Along with his partner Nikhil Kaushik, Sharma improvised his design in order to fit the soot trap on the exhaust pipes of cars and diesel generators. According to him, each device can accumulate 95% of the pollutants emitted from the tailpipe, inclusive of the 2.5-20 micrometer particles that can pose a threat to human lungs. In forty-five minutes, the collected carbon contents are sufficient to produce one ounce of fluid ink which is enough to fill a pen. In an interview, he said that, ‘Particle exposure leads to around 20,000 premature deaths in America each year. Our vision is to arrest the vehicular soot in a way that it doesn’t reach our lungs.’

Image: Graviky Labs

The device, known as Kaalink, works by sending a positive electrostatic charge on particulates that come out of the exhaust pipe. These are then attracted towards the negatively charged chamber (so far, basic science?).
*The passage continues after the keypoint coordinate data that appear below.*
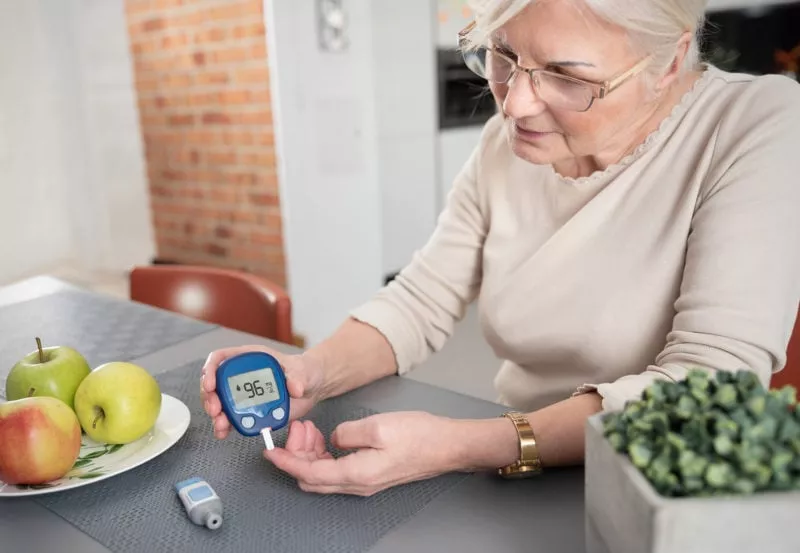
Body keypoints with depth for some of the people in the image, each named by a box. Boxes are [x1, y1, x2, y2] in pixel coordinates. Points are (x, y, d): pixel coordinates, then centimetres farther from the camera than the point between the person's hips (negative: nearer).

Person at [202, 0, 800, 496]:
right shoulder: (507, 143, -1)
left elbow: (713, 383, -22)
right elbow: (419, 302, 2)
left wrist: (460, 448, -29)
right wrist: (314, 372, -16)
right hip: (519, 476, 4)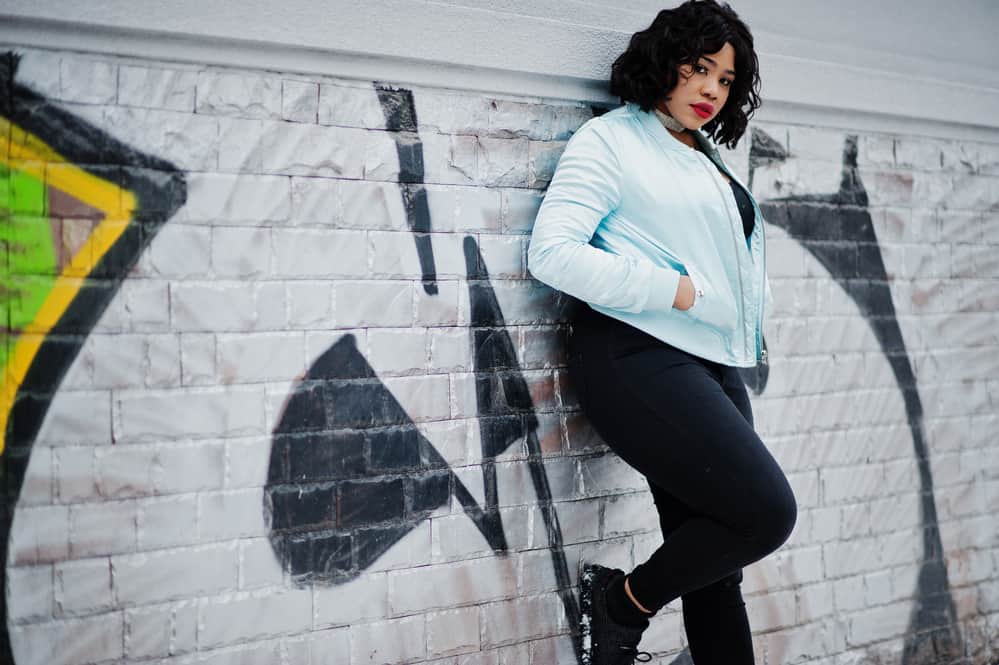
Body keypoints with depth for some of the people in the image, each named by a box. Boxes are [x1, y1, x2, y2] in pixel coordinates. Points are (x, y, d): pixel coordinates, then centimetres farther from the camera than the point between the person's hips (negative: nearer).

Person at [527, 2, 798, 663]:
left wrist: (751, 326, 13)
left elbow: (744, 263, 34)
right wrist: (671, 289, -15)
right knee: (766, 511, -19)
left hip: (716, 365, 8)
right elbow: (553, 250, -12)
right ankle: (623, 602, 1)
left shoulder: (710, 161, 23)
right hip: (640, 357, -7)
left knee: (715, 569, 4)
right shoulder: (611, 139, 1)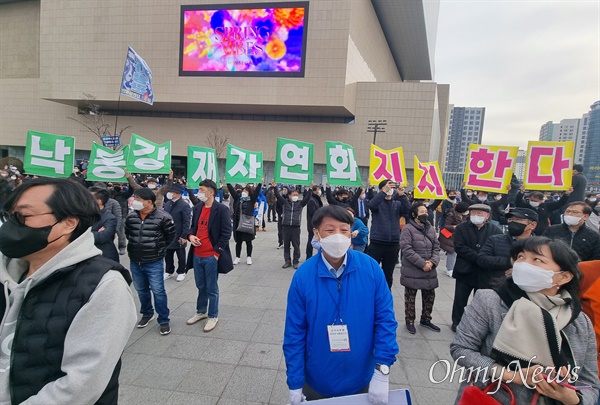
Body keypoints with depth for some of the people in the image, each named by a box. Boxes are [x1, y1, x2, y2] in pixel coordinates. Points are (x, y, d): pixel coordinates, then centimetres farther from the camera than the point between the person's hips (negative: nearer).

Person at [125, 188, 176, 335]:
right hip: (134, 262, 5)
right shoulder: (131, 217, -3)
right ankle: (147, 314, 40)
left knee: (158, 291, 1)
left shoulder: (163, 217, -17)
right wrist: (136, 247, 11)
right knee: (141, 290, 19)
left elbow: (171, 236, -4)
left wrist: (159, 249, 2)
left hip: (154, 262, -5)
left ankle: (164, 320, 15)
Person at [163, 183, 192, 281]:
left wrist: (184, 236, -19)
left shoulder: (184, 205, -15)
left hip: (179, 237, -6)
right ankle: (169, 271, 32)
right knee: (167, 255, 15)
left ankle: (181, 272, 27)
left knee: (181, 256, 10)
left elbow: (186, 223, -17)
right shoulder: (167, 204, 7)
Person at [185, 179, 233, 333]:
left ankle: (213, 316, 23)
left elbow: (226, 232, -12)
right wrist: (190, 236, -2)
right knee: (201, 287, 20)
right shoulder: (197, 208, 8)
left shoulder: (221, 209, -12)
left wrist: (217, 251, -14)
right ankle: (201, 312, 38)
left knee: (212, 289, 7)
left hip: (211, 256, -6)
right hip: (197, 255, 6)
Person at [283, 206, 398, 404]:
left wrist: (382, 371, -13)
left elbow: (385, 319, -9)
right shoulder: (303, 275, -16)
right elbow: (294, 333, -10)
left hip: (362, 381, 1)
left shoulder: (370, 268, -14)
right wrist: (295, 385, -7)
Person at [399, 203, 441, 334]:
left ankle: (425, 319, 34)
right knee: (410, 297, 7)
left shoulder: (431, 228, 9)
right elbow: (407, 250, -18)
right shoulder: (408, 229, -11)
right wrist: (422, 264, -19)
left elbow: (436, 247, 9)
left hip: (429, 270, 6)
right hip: (412, 271, -6)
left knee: (430, 296, 16)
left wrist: (432, 262, -9)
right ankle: (410, 321, 23)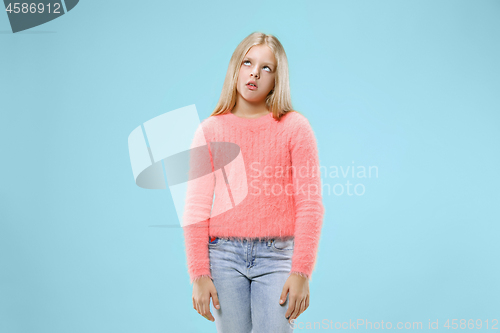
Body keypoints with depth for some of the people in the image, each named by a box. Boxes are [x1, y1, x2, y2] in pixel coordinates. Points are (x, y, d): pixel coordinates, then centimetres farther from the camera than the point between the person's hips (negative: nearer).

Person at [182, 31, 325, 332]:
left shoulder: (295, 127, 1)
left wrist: (302, 273, -8)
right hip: (224, 256, 1)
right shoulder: (210, 131, 5)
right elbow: (196, 209, 4)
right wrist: (199, 275, -3)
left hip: (277, 255, -1)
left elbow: (310, 205, -2)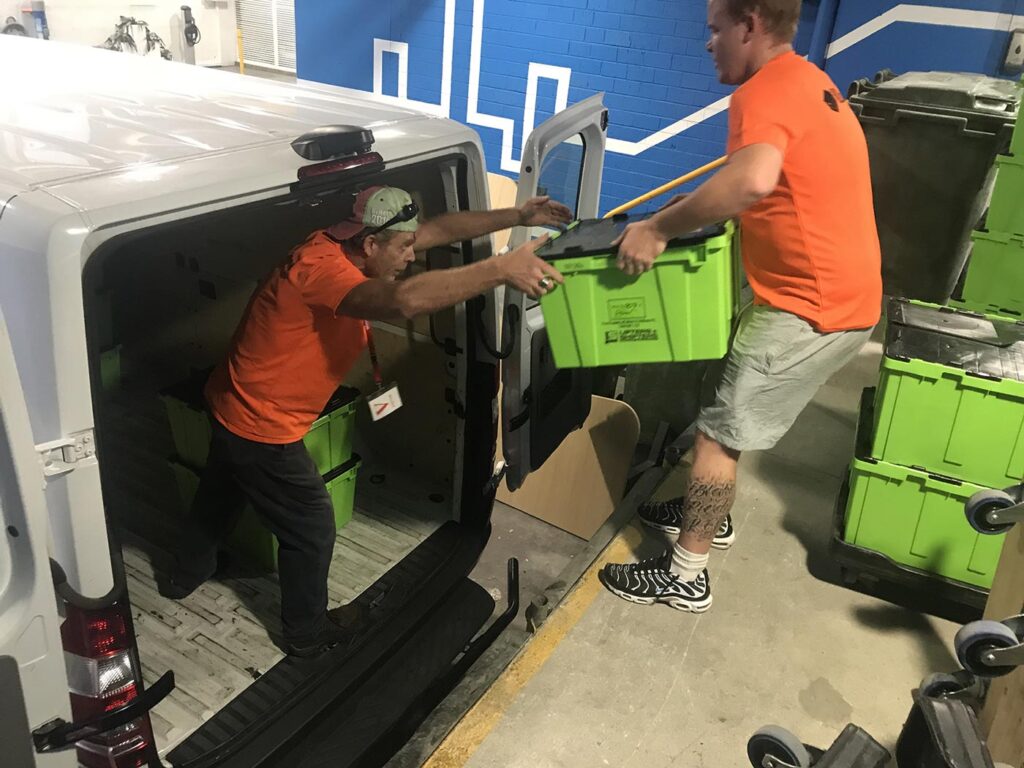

Equipped with a bypass system, the device allows the water vapors and air to pass through while collecting the soot. To inform the driver when his Kaalink filter is full, a red light turns on, and this is when Graviky gets a signal to collect the particulates and store them in the carbon banks. The process isn’t easy but is comparatively much more sustainable than the conventional procedure of creating black ink (as it requires the burning of fossil fuels).

Even though the duo agrees that their device won’t end air pollution, they believe that a micro level change leads to macro level changes as Sharma said, ‘Even if just 15 percent of the world’s black ink supply is replaced with Air Ink, we could end up sequestering a lot of air pollution.’